Recast the rows below as a Markdown table with the columns No. and Line, giving each line its own numbered entry and omitting blank lines. Leave the pictures out of the table.
::::
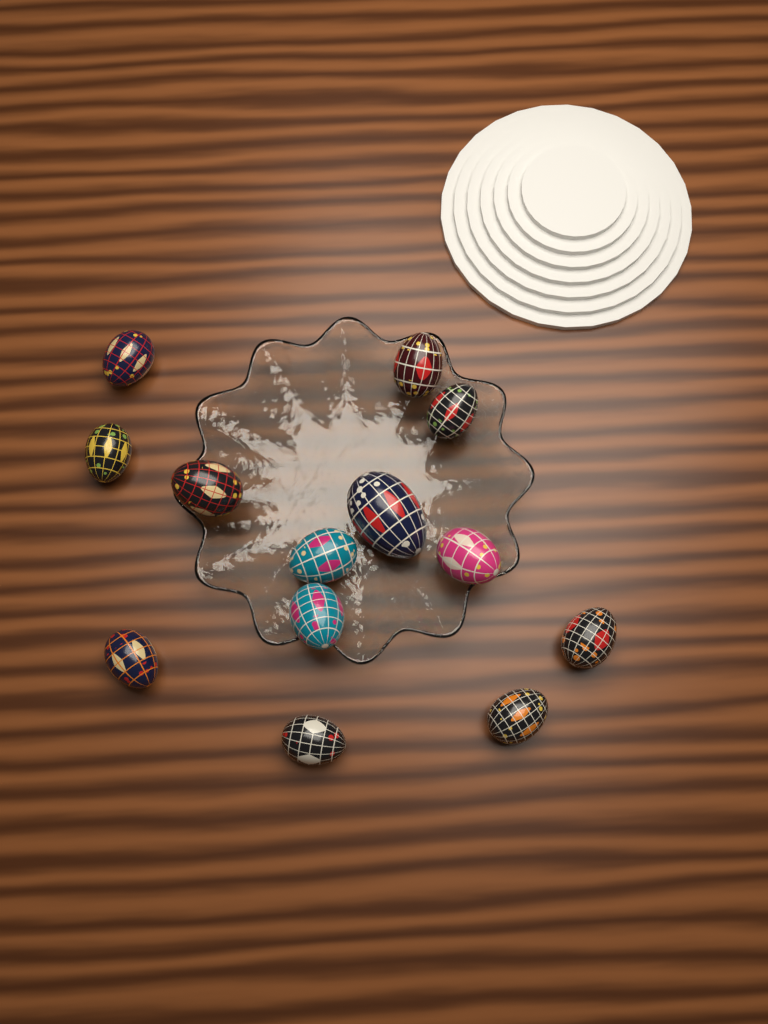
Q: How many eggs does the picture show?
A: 13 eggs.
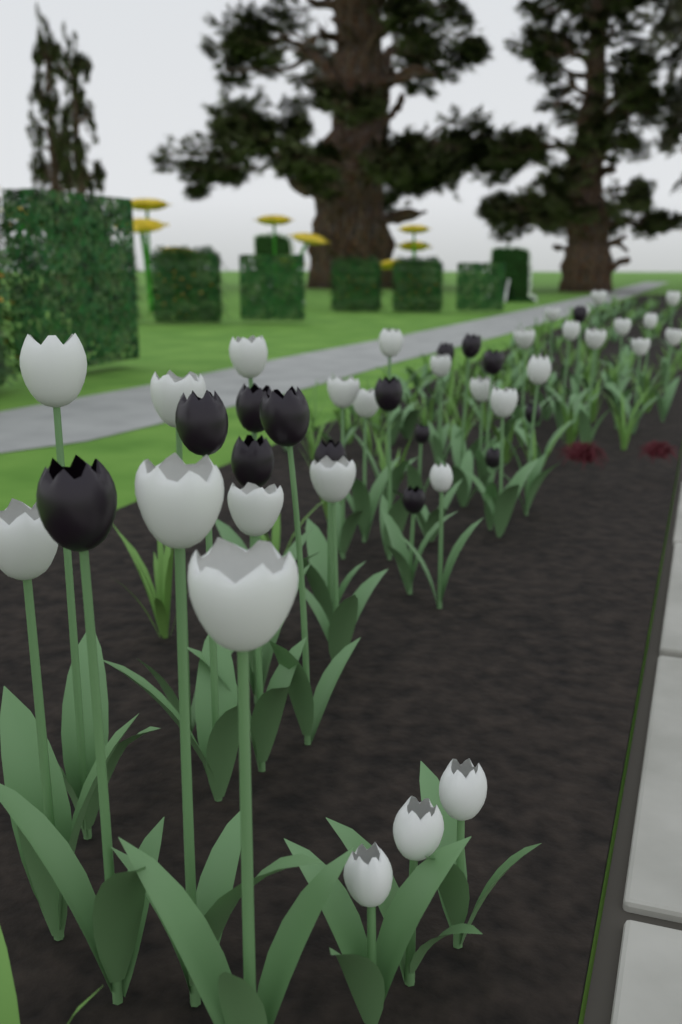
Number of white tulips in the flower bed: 30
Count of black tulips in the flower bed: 15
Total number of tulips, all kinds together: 45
::::
▶ **Exercise output**
| No. | Line |
|---|---|
| 1 | Q: How many eggs does the picture show? |
| 2 | A: 13 eggs. |
| 3 | Number of white tulips in the flower bed: 30 |
| 4 | Count of black tulips in the flower bed: 15 |
| 5 | Total number of tulips, all kinds together: 45 |